Obviously he was devastated (he had put money on a ring, ugh!) and I have never been more upset about something in my life, still I thought it was something I had to do. I moved out and he moved back into our apartment with a roommate. Since then we have maintained contact. We see each other regularly and still have sex, with the understanding of monogamy.
My problem is that since that day I have not stopped thinking about him or us. I wake up every day thinking about him and go to bed doing the same. I carry around this regret of not being with him every second and I really think it’s slowly killing me. I cry constantly. I’ve gone out with other men, but I’m always comparing them to my ex. I’ve tried to bring up my feelings to him but each time I get super flustered and blubbery (I’ve never been able to control my tears well) and I never feel like I can get my point clearly across (this makes him upset and he always tell me to stop crying but I can’t help it!)

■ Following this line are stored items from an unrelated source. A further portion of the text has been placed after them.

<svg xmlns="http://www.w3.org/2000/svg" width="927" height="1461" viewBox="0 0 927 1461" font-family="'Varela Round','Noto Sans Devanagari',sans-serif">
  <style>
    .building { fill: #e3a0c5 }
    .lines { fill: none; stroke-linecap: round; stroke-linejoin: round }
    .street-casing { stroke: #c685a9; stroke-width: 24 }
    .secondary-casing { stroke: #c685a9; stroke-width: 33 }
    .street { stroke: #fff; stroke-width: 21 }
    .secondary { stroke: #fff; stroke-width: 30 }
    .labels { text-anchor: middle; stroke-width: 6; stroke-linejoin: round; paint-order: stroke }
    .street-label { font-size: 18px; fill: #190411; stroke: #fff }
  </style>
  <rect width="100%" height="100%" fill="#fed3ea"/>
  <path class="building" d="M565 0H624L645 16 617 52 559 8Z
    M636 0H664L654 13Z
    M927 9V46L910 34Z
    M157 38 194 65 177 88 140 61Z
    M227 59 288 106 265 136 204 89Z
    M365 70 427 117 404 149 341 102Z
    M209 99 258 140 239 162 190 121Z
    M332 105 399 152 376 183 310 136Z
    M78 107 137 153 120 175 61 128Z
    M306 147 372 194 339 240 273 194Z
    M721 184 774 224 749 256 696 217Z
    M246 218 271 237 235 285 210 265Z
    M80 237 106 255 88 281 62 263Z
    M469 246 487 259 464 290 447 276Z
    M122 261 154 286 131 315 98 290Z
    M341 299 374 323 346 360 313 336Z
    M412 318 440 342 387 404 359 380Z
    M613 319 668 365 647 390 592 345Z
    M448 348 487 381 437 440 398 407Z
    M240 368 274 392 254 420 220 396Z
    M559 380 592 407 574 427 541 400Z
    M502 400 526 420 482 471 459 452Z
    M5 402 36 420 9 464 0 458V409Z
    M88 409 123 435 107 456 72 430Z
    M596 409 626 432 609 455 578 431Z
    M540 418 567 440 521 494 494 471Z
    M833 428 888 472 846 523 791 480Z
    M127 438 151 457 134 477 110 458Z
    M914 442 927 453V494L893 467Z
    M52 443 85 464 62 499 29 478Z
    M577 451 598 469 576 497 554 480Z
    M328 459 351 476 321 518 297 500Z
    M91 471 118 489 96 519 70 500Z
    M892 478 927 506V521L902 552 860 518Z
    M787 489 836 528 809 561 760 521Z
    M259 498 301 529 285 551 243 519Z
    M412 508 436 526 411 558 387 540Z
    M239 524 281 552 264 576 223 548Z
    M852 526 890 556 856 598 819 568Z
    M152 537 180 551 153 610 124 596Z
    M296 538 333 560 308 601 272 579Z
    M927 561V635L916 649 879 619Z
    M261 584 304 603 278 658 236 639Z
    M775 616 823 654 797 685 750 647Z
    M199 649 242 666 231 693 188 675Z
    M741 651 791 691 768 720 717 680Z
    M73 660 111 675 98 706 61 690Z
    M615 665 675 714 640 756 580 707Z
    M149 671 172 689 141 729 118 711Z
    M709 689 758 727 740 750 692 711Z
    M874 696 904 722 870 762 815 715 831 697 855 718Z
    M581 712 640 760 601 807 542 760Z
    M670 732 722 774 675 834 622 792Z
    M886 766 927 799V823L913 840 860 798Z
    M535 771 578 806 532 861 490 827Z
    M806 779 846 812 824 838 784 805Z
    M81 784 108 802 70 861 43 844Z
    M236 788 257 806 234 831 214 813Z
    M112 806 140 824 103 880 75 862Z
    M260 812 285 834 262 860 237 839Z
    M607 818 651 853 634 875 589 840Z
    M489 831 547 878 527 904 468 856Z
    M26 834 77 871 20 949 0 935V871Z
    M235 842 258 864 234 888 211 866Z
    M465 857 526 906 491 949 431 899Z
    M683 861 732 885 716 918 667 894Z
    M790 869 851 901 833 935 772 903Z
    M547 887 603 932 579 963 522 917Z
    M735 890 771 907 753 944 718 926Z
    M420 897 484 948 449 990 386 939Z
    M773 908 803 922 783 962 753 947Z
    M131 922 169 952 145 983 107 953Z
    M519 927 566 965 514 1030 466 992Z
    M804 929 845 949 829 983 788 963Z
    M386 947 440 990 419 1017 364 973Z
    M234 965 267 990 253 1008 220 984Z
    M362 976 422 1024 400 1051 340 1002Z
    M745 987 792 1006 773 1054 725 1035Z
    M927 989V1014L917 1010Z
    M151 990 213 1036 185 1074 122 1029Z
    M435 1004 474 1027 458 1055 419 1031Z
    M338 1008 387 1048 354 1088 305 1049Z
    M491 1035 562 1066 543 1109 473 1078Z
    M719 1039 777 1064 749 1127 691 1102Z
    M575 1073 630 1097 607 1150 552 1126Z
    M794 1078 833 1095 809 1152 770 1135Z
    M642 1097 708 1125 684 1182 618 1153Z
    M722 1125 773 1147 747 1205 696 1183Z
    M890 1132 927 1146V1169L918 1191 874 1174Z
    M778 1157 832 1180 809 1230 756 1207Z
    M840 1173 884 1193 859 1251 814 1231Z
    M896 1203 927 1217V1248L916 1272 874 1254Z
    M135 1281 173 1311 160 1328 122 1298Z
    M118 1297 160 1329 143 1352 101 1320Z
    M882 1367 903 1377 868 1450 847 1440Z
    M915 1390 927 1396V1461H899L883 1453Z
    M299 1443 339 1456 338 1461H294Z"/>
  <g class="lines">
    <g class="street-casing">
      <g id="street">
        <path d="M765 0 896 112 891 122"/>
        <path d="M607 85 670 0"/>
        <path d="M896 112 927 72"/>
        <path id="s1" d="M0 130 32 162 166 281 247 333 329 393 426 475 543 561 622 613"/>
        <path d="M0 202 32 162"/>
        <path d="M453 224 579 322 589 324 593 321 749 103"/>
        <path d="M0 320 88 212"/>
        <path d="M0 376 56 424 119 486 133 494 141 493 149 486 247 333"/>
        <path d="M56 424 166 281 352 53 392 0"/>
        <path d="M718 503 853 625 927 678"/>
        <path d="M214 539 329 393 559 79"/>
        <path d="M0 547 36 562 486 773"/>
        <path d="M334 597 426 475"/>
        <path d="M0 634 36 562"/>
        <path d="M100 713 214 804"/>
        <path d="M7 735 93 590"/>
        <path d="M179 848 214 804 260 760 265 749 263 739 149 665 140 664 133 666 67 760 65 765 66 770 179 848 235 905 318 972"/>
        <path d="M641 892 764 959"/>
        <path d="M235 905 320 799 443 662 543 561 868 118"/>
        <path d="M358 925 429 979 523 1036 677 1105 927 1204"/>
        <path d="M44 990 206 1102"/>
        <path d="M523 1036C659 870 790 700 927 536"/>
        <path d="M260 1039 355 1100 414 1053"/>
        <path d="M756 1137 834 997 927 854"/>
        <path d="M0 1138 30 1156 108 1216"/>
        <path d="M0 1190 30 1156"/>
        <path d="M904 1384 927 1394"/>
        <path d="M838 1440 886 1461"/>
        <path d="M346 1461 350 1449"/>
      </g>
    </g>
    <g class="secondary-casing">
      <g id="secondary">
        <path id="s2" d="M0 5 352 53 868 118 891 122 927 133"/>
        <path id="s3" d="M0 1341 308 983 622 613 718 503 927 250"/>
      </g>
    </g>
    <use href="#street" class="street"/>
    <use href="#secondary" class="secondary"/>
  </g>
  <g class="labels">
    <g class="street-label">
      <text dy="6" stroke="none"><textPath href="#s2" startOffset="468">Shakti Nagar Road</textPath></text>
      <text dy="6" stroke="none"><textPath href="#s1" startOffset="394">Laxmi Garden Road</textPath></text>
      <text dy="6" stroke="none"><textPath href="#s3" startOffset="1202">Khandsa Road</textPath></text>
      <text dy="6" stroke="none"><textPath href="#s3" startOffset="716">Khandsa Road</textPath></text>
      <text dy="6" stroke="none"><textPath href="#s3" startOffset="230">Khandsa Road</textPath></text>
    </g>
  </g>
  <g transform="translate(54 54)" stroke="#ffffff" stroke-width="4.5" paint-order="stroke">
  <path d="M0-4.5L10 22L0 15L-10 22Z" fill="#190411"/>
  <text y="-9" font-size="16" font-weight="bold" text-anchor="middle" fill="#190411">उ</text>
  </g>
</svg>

Yet, he always says that he “needs to do things to better himself so we can maybe get back together.” He has not changed a thing mind you. But at this point I don’t care, I just want him back. I’ve come to realize that he fulfilled my emotional needs so much that I can deal with everything else. He was my rock and motivation and now I feel kind of like the walking dead, just going through the motions without any direction because the situation is really consuming me. I really do believe that we are meant to be together but I don’t know what to do! I know I should walk away and try and move on with the hopes that he’ll want me back too but I can’t bear the thought of losing him. Please help me I really have no ideas but I know I can’t continue on in this painful limbo any longer. – Regret Gets Exhausting
Dear Ms. Regret Gets Exhausting,
SMDH! I bet you understand now what singer Joni Mitchell was singing about, huh? “You don’t know what you got ‘til it’s gone.”
Look, I understand what you’re going through. I mean, what woman wouldn’t have done what you did? Chile, the man smokes weed every day. His habit costs him $80 a week and he’d rather go broke than give up his weed. LMBAO! Honey, he must not be bringing in that much money. He has a high school diploma with no ambition to go to college. And, it appears he had no ambition to do anything else. I mean he is 6 years older than you, and the man doesn’t have a car or driver’s license. And, by my calculations, he is 30 years old. SMDH! Why? WHY, I ASK?